*What is required*: Print, from the listing below, the lines starting at the line containing "or give us a call at" and ending at the line containing "experience.", exactly as they stand, and print nothing else.

*Supplied material*:
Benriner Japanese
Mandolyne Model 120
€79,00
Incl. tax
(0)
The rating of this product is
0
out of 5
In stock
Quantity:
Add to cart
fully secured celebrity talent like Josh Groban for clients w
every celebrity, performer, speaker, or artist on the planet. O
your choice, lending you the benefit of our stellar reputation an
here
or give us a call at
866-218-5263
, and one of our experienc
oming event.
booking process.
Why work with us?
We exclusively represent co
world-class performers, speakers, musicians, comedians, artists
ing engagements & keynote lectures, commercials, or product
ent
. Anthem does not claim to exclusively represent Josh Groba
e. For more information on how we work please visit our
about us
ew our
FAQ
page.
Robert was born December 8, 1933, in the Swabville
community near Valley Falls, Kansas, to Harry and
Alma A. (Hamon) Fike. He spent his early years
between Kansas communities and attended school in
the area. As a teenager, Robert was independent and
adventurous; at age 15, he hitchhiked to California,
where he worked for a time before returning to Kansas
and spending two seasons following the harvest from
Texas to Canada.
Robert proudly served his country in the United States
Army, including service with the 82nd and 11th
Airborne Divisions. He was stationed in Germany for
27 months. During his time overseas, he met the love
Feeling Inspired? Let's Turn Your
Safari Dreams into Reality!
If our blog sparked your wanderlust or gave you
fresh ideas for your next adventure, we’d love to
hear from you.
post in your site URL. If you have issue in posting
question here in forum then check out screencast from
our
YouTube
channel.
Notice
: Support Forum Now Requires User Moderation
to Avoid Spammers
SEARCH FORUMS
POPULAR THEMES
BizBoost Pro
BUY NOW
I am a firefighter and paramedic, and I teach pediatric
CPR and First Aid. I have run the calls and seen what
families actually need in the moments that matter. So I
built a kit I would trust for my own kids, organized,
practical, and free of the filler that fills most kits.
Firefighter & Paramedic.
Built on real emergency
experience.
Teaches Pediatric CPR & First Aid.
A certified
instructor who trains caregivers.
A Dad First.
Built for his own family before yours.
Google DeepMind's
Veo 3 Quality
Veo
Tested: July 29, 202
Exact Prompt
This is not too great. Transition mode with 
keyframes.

*Result of the task*:
or give us a call at
866-218-5263
, and one of our experienc
oming event.
booking process.
Why work with us?
We exclusively represent co
world-class performers, speakers, musicians, comedians, artists
ing engagements & keynote lectures, commercials, or product
ent
. Anthem does not claim to exclusively represent Josh Groba
e. For more information on how we work please visit our
about us
ew our
FAQ
page.
Robert was born December 8, 1933, in the Swabville
community near Valley Falls, Kansas, to Harry and
Alma A. (Hamon) Fike. He spent his early years
between Kansas communities and attended school in
the area. As a teenager, Robert was independent and
adventurous; at age 15, he hitchhiked to California,
where he worked for a time before returning to Kansas
and spending two seasons following the harvest from
Texas to Canada.
Robert proudly served his country in the United States
Army, including service with the 82nd and 11th
Airborne Divisions. He was stationed in Germany for
27 months. During his time overseas, he met the love
Feeling Inspired? Let's Turn Your
Safari Dreams into Reality!
If our blog sparked your wanderlust or gave you
fresh ideas for your next adventure, we’d love to
hear from you.
post in your site URL. If you have issue in posting
question here in forum then check out screencast from
our
YouTube
channel.
Notice
: Support Forum Now Requires User Moderation
to Avoid Spammers
SEARCH FORUMS
POPULAR THEMES
BizBoost Pro
BUY NOW
I am a firefighter and paramedic, and I teach pediatric
CPR and First Aid. I have run the calls and seen what
families actually need in the moments that matter. So I
built a kit I would trust for my own kids, organized,
practical, and free of the filler that fills most kits.
Firefighter & Paramedic.
Built on real emergency
experience.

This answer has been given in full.